Director Willmott and cinematographer Brett Pawlak put the camera in the right places and light the subjects well. But not much more. Most scenes seem staged, stilted and posed. There is no fluid camera movement. That disappointment is offset by the handsome earth tones (art director Chuck Bludsworth) on view that stick to a palette of tan, brown, olive and greens, which complements the cast’s complexions. Every actor looks good. The sets, from houses, to tents to jails, are fine too (production designer Jonathan A. Carlson; set decorator Barbee S. Livingston). Ditto the costumes (Michael T. Boyd).
Overall the ensemble does a decent job, though some like to chew up the scenery (Williamson as the belligerent Sgt.; Tony Demil as one of the racists). The actors do as well as they can with a dialogue-heavy script. But try as they may, it feels like you’re watching them in a soap opera with very few sets and little movement. Or a filmed theater piece that doesn’t know how to become cinematic.
Too many characters talk about places, traumas and anecdotes from their pasts. Their recollections slow momentum and stymie the pacing (editor Mollie Goldstein) of a 1h 41min movie that tends to drag. Also, if the viewer just witnessed a scene, the character doesn’t have to regurgitate it in dialogue: Boston: “If you keep pushing people down, they will rise up.” He says this not before the riot as a warning. But after it’s over. As if the character he’s talking to and the audience couldn’t figure that out.

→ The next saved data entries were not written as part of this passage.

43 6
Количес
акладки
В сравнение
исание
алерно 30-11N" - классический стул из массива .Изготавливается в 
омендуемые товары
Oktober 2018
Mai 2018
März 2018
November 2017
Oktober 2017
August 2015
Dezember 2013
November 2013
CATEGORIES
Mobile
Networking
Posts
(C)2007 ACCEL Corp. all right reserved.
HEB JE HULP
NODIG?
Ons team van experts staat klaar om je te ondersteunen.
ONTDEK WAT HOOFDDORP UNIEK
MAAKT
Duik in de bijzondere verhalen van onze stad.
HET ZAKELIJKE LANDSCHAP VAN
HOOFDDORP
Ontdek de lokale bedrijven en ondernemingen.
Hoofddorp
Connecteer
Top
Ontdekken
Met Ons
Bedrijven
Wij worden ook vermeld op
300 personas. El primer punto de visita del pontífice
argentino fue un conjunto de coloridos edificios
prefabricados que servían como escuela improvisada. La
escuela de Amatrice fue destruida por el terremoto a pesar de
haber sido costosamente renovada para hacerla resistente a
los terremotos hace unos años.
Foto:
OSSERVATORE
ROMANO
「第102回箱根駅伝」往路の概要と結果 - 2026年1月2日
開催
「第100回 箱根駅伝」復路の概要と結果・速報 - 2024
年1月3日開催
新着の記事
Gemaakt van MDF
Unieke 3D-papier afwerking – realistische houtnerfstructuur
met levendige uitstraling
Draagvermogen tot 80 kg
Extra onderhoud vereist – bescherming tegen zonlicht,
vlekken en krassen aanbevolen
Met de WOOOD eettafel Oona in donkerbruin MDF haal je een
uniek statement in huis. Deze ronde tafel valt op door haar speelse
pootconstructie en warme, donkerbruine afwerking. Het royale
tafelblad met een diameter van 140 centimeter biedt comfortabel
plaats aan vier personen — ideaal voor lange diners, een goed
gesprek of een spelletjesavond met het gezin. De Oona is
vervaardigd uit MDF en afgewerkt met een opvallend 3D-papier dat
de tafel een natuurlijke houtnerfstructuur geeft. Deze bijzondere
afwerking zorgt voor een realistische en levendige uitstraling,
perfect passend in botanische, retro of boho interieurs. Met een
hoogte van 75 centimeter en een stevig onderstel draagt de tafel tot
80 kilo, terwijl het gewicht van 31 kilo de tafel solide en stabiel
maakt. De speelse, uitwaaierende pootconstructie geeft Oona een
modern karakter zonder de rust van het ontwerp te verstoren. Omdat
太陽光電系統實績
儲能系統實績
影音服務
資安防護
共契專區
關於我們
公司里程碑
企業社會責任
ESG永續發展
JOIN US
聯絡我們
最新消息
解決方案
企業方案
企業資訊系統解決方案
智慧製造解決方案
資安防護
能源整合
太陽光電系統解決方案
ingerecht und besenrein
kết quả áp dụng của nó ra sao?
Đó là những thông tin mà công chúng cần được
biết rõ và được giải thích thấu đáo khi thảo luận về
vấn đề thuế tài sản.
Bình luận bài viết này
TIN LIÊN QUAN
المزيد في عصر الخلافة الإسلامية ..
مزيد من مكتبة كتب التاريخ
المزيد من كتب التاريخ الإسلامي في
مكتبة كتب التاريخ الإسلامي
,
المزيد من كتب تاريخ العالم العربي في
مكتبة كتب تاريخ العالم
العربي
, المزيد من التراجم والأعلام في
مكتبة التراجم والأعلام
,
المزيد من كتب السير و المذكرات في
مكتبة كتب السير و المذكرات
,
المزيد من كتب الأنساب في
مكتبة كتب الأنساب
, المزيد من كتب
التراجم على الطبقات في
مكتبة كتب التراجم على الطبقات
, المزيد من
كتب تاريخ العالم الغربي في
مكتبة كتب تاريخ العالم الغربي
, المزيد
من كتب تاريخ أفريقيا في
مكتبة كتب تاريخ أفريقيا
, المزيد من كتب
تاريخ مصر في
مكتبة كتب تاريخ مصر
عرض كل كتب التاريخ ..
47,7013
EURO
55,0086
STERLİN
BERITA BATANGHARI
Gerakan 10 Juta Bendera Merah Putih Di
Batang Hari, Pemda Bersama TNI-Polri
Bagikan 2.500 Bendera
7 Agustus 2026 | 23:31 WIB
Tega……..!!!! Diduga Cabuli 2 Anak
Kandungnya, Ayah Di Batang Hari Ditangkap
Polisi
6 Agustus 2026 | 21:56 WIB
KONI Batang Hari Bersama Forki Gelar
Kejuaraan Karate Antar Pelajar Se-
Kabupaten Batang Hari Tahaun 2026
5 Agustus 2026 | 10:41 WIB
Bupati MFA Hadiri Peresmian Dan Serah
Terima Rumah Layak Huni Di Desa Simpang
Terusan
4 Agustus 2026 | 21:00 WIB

Three moments stand out and leave a clue that Willmott may have some promise as a director: 1. Boston’s confrontation with Sgt. Hayes is the film’s best dramatic moment. 2. When the regiment spontaneously breaks into singing “Over There” it’s heartwarming. 3. The very haunting, overhead visual shot of 12 open caskets with 12 dead soldiers is emotionally devastating. Bravo.
The tragic 1917 incident in Houston is a worthy subject that has huge racial/social implications. It’s a story that deserves to be told. But it deserves to be told well.